NEW YORK, United States — “I like to think of it as a systemic shift, because it’s not just in fashion,” says Liya Kebede of the inclusivity movement that is taking over runways and magazine covers worldwide. “There’s a movement going on. There’s a sense of acceptance and inclusivity of the individual person.”
Ethiopian-born Kebede began her career as a model in her native country, but soon decided to move to Paris to pursue opportunities internationally. Her first experiences were “very harsh and violent,” she says. But her big break came after casting agent James Scully introduced her to Tom Ford. “He was unbelievable. Such a genius, and you saw it, and he breathed it, and he lived it. There was a real energy.” Kebede was also the first black model to sign a contract with Estée Lauder, which she describes as a “historic” moment, but one which came with a lot of responsibility.

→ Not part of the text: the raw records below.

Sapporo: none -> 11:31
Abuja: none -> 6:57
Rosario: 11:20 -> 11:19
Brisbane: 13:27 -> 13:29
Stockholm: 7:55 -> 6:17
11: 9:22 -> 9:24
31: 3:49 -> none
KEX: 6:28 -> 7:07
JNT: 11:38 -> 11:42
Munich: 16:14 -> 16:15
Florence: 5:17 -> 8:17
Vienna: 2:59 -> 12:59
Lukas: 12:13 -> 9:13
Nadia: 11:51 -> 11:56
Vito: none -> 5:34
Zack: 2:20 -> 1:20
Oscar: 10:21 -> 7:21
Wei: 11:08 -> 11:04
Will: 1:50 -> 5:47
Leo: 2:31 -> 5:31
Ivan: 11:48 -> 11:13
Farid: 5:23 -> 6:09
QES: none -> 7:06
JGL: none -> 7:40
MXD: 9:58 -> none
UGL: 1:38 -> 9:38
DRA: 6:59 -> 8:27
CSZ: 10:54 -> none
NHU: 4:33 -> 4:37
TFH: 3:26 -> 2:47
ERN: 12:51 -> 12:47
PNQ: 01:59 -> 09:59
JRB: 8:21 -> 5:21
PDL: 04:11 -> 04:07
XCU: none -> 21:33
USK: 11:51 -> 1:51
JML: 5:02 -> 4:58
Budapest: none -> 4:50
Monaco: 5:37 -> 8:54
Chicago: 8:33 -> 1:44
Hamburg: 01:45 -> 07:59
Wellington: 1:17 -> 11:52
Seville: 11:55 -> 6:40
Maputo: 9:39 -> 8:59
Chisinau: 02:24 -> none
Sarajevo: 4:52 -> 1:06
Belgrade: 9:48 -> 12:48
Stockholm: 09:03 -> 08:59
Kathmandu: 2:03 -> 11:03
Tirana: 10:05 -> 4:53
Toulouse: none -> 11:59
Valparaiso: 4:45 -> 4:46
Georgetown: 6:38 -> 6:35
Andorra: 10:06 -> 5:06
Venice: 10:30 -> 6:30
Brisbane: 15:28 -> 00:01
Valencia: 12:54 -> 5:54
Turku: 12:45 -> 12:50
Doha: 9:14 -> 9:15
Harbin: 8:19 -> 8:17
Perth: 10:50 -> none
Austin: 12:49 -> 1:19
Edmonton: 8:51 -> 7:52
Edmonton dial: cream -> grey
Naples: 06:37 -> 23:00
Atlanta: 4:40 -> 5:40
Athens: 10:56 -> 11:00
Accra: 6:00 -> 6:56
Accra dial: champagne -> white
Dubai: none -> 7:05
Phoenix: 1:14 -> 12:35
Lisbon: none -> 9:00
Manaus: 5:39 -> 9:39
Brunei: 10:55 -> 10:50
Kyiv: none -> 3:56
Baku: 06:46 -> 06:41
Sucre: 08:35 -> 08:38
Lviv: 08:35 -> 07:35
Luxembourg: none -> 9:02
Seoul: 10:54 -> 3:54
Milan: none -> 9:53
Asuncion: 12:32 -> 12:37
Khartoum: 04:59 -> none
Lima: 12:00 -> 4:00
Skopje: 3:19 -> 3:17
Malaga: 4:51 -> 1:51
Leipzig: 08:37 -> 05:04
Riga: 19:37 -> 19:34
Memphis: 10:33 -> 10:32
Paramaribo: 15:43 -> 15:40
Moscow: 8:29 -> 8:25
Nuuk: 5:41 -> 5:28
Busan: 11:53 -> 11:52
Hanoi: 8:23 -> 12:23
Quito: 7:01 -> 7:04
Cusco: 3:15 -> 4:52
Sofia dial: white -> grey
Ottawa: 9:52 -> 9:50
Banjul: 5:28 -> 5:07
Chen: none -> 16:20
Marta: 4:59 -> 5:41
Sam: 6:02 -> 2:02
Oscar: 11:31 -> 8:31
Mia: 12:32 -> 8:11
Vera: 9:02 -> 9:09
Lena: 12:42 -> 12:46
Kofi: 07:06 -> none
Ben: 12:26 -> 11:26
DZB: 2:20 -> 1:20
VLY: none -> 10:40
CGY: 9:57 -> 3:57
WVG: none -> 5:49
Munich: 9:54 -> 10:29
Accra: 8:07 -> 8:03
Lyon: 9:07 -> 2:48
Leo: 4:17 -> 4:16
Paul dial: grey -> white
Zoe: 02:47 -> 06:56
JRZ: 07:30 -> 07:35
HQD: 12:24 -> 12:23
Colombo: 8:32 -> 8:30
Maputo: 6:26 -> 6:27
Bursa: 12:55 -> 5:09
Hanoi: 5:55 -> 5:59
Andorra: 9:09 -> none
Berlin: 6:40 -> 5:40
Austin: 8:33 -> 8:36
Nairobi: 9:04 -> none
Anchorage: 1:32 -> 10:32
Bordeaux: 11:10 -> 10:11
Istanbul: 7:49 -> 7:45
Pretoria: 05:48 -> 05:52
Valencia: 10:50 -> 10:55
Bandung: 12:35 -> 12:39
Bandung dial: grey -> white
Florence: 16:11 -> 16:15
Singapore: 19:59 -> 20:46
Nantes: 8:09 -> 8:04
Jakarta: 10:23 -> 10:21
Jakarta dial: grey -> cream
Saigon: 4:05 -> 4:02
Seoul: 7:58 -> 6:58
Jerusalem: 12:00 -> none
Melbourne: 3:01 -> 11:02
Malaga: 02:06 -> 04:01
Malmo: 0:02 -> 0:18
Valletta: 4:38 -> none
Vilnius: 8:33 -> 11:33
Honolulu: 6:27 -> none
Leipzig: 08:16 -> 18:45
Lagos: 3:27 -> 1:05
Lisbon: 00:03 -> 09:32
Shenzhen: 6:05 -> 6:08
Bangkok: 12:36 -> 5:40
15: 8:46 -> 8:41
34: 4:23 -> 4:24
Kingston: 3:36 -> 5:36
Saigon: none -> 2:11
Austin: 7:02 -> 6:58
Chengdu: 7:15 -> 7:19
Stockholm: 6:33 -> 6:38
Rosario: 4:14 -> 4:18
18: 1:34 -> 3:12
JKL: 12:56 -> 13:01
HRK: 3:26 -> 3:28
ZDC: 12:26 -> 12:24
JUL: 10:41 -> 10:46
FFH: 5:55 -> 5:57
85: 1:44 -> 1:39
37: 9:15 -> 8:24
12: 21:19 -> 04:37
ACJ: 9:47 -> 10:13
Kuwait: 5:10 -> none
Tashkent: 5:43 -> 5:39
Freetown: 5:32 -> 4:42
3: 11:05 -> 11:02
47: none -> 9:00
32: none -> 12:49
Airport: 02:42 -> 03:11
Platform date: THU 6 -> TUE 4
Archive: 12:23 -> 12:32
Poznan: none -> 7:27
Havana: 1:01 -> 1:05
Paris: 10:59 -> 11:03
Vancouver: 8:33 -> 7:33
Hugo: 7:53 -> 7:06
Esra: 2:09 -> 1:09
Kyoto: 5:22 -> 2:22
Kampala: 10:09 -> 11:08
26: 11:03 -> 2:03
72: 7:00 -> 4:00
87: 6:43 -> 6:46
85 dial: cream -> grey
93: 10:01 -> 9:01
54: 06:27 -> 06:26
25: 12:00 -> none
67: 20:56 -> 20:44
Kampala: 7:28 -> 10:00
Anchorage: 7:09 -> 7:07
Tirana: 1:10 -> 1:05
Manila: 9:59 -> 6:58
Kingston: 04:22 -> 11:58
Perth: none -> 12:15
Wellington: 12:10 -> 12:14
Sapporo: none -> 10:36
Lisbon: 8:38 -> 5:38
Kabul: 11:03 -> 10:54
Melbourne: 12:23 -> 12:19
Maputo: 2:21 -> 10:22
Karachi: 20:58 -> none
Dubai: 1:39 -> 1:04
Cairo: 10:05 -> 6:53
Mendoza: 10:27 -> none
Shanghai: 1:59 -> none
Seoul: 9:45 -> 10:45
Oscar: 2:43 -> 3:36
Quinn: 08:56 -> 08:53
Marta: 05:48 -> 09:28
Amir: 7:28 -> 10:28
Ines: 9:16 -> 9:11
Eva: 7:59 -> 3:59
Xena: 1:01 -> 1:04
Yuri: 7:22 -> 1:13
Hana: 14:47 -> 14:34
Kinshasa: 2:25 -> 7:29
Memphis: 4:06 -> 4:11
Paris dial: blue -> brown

Today, Kebede is also a philanthropist and entrepreneur. In 2005, she was appointed as WHO Goodwill Ambassador and founded the Liya Kebede Foundation, whose mission is to reduce maternal, new-born and child mortality. “A lot of it has to do with growing up in Ethiopia, seeing poverty and understanding the different life that people live, and the different access and opportunities that people get depending where [they] were born,” she says.
Kebede has also launched an ethical made-in-Africa clothing line, Lemlem, with the aim of making a global sustainable lifestyle luxury brand.
As to where she envisions the future for the continent? “I don’t just want Africa to be seen as a place where you manufacture at low cost,” she says. “I want it to be a place where you manufacture incredible high-end fashion.”